How to complete this task. Pick every line from the data that holds the word "generatora".
━━━ Given data ━━━
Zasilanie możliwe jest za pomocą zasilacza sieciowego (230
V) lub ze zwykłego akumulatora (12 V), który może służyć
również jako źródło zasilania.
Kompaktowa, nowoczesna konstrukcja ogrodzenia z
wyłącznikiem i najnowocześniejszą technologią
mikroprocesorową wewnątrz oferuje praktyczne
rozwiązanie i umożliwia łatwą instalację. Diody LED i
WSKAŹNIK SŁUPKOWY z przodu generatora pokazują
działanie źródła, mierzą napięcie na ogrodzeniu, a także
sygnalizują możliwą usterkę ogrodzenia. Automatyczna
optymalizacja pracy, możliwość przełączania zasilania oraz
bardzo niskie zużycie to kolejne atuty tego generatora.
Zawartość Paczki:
━━━
Result of the exercise.
WSKAŹNIK SŁUPKOWY z przodu generatora pokazują
bardzo niskie zużycie to kolejne atuty tego generatora.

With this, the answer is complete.